Poppy Seed Question - Not for Hamantaschen
I'm going to try making mohnlach (poppy seed candy) tonight for the first time. Most of the recipes I've seen are minor variations on the same thing, but I'm left with a few questions...
Do I soak them overnight or not? (Moot, since I put them up to soak last night, but I'd still like to know what people think.)
Do they need to be boiled in milk first? I don't have a pareve/milchig issue.
Do they need to be ground before use or can they be used whole? If ground, I don't have a poppy seed grinder. Will the food processor work? How about a food mill or meat grinder?
The seeds cost $9/lb and were very difficult to find. I really don't want to screw this up. Any suggestions are welcome.
I tried it last night. Used the blender but had to go in much smaller batches than I would have expected. Tedious, but it worked. Unfortunately, the recipe tanked. It was one of those old-style imprecise ones. I'm guessing I should have cooked to hard-ball stage but the recipe said to drip a little mixture on a wet plate and if it doesn't run it's done. Well, it didn't move even when I turned the plate sideways so I spread it out to set. This morning it's still a gummy, yet tasty, mess. I'm trying to figure out how to salvage it. I'm thinking of rolling it in balls or patties and coating with a some brightly colored non-pareils.
I've never made the candy, but I make poppyseed pastries with seeds I brought back from Austria. I have had good success grinding them in a blender, NOT a processor. Spice mill may also work. Grinding them helps them release their nutty flavor. Then, cook them with milk, sugar or honey, cinnamon til thick.
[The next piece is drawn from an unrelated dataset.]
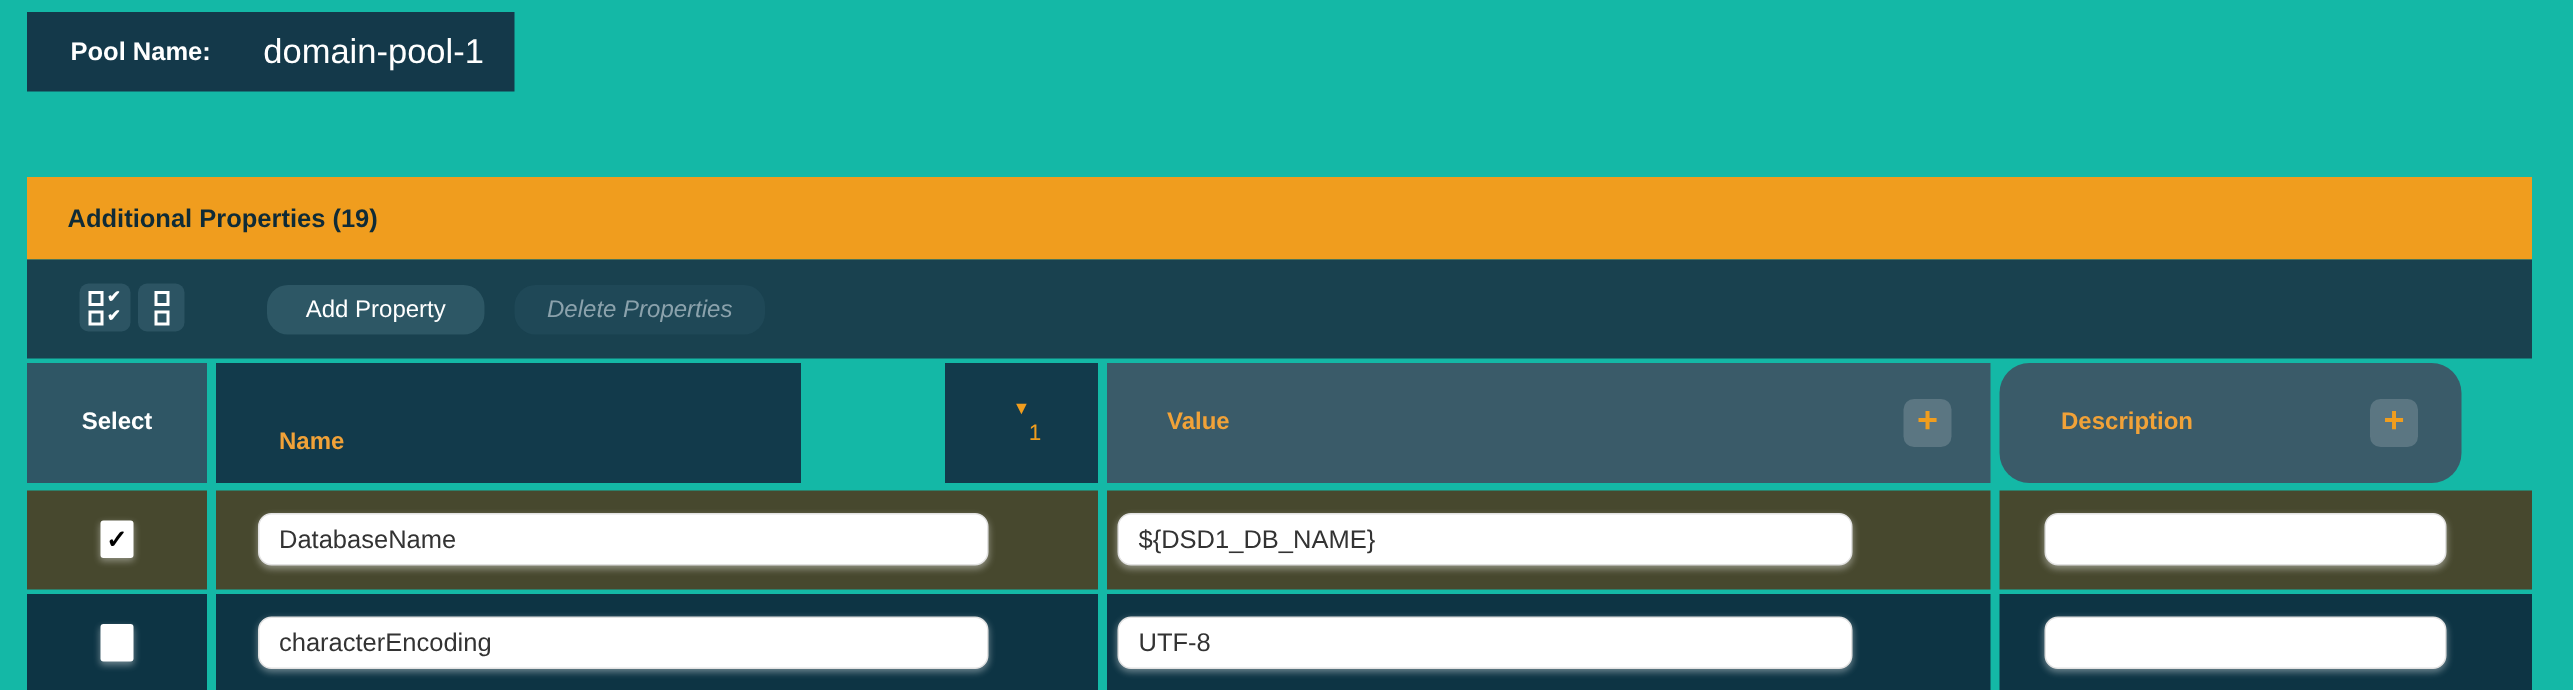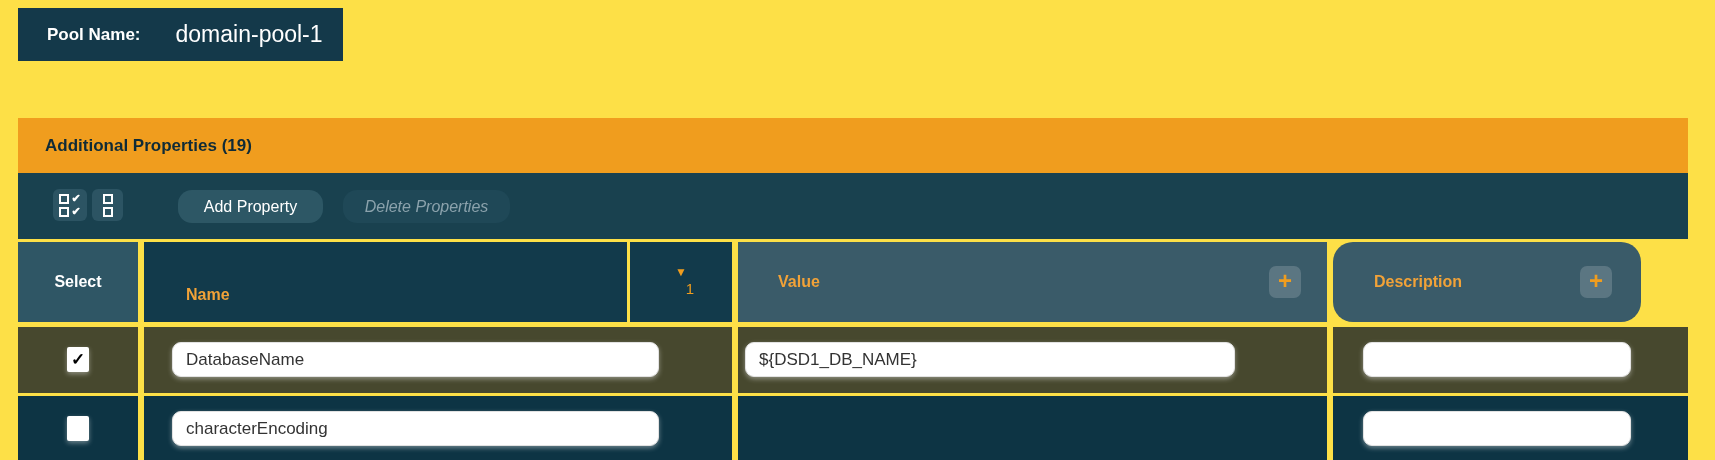"Pool Name:" .page { background: #fde047 -> #14b8a6 }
One thing: I have two sons in the military and I couldn't cook poppyseed pastries for Xmas, because consumption of poppyseeds gives a positive test for narcotics. If you have friends who undergo random drug tests, caution them before they indulge!
There was some recent discussion of this subject in the following thread:
A food processor won't grind the seeds. I've tried it. So far when I've used poppy seeds to make pastry filling, I've used them whole without grinding. But I've been wanting to find out if grinding them would result in an improvement. Someone said it can be done with a mortar and pestle but that's a LOT of effort. Using a coffee grinder was also suggested. You might try a small sampling with a food mill or meat grinder and see how it turns out.
$9/lb. ! Wow! That's an awful lot to pay for poppy seeds.